A collection of early anti-slavery and abolitionist newspapers, including issues of The Emancipator, the National Anti-Slavery Standard, and the Liberator. Some of the papers are edited by William Lloyd Garrison; others by Edmund Quincy & James Russell Lowell - all three important names in the abolitionist movement. Newspapers are dated from 1836-1850, a range that captures the beginnings and the development of the abolitionist movement in the U.S. They deal with important topics such as the treatment of slavery in the Southern press; remarks by Congressmen, Senators, and Presidents on the slavery issue; the fugitive slave act; and reports of anti-slavery meetings and conferences. They present cogent arguments against slavery.

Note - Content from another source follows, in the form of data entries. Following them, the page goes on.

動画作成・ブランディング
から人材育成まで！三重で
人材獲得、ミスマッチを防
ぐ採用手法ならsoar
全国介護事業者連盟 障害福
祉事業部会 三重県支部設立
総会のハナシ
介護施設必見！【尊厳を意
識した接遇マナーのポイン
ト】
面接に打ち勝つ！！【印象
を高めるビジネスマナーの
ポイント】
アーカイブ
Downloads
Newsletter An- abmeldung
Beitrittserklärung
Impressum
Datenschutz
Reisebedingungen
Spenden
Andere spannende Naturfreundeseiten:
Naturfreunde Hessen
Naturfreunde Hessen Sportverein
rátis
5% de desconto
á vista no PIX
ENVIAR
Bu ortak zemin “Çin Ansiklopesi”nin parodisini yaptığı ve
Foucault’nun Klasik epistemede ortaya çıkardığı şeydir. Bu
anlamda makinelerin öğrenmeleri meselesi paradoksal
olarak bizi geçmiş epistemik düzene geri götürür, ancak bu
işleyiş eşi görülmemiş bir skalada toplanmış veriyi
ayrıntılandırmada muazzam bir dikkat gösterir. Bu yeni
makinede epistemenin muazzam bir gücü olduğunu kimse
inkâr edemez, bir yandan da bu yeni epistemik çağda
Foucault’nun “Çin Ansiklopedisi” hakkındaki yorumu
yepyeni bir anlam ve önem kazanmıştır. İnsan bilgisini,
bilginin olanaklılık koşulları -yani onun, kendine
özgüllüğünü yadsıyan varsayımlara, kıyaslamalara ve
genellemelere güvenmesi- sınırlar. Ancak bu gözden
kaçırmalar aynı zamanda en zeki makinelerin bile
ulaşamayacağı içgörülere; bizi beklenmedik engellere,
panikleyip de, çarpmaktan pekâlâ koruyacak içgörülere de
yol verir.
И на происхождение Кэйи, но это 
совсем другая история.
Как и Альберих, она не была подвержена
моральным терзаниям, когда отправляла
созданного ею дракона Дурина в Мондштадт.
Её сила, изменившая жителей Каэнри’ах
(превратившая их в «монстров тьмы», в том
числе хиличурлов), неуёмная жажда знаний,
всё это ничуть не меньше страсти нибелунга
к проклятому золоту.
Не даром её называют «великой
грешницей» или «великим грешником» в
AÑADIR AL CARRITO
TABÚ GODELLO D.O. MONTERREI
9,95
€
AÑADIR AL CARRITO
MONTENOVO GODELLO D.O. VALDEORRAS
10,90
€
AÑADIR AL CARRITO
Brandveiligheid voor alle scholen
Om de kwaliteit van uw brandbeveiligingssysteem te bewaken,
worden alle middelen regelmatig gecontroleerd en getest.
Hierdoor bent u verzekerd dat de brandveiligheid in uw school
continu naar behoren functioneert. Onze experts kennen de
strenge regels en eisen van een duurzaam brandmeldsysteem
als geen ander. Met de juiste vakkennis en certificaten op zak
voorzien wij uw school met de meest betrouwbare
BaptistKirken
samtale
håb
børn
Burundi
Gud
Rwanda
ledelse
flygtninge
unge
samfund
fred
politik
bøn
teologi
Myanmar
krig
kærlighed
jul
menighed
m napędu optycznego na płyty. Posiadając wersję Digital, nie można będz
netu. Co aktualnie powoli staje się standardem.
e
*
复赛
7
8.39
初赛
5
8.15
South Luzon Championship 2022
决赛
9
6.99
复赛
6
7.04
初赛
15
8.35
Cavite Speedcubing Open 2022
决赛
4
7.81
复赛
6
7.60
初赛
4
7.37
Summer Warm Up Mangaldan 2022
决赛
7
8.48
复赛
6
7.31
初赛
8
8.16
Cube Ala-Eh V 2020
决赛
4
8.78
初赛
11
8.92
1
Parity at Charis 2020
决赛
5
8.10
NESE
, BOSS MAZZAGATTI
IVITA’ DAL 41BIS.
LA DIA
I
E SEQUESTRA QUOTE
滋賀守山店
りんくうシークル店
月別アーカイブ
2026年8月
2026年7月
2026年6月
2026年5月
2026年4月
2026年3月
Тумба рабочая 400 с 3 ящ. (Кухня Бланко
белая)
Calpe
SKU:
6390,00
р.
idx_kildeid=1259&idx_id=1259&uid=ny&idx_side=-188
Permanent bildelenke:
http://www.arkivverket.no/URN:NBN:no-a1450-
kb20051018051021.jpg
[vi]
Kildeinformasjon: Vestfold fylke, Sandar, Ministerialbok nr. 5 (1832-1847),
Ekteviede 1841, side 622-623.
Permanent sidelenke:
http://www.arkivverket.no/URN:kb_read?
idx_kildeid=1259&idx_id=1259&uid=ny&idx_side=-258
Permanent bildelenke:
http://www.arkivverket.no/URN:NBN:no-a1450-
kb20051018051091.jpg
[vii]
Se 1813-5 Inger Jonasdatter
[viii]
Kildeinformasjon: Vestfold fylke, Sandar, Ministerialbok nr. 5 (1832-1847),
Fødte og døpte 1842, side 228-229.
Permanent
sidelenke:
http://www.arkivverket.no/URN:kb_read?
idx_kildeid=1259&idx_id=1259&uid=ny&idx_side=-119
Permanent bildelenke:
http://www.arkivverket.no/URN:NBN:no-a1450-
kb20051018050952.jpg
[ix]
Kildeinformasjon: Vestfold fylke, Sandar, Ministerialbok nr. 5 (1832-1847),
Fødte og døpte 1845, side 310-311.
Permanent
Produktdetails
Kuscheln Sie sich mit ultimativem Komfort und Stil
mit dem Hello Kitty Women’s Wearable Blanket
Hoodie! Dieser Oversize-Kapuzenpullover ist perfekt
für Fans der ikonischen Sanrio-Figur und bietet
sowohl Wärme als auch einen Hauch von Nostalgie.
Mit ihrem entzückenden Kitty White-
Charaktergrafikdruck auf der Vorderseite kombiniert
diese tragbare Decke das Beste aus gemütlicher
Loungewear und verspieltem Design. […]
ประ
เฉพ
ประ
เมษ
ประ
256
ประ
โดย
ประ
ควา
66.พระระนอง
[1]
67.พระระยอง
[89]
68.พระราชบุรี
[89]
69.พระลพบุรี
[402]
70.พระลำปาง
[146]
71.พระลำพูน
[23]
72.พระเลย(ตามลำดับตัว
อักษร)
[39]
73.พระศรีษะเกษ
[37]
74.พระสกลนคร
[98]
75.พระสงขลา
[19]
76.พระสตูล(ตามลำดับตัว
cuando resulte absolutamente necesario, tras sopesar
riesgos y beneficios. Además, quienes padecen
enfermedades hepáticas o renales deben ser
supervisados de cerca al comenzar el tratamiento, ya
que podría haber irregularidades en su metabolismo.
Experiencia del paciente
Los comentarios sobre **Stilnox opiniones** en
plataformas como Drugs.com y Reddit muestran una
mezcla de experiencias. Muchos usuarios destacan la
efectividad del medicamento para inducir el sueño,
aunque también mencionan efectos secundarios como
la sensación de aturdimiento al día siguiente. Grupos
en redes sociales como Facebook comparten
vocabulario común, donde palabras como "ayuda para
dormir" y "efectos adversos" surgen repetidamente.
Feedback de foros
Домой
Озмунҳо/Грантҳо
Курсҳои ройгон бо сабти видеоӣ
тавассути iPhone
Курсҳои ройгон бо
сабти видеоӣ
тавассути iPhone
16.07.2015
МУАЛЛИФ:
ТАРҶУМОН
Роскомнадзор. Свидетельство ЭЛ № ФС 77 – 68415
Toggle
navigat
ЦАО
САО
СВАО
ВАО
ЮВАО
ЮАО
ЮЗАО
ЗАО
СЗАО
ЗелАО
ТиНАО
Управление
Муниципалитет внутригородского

These newspapers were edited (and thus generated) by a number of people, including William Lloyd Garrison (The Liberator), Edmund Quincy and James Russell Lowell (National Anti-Slavery Standard) and A.A. Phelps (The Emancipator). While Quincy is less known, William Lloyd Garrison and James Russell Lowell were two of the leading abolitionist figures in their time. Quincy, though less prominent a figure, was an active participant in and follower of Garrisonian ideas on the abolition of slavery and attended abolitionist meetings on a regular basis.
Additionally, previous owners of these papers (whose signature is on some papers) include John Russell & [I.] Stearns. All Stearns's papers are signed with first name initialled. If "G." Stearns, possibly George Luther Stearns, a major figure in the abolitionist movement. Stearns knew John Brown and was even suspected of financing some of his operations and was married to Mary Elizabeth Preston, the niece of feminist abolitionist figure Lydia Maria Child.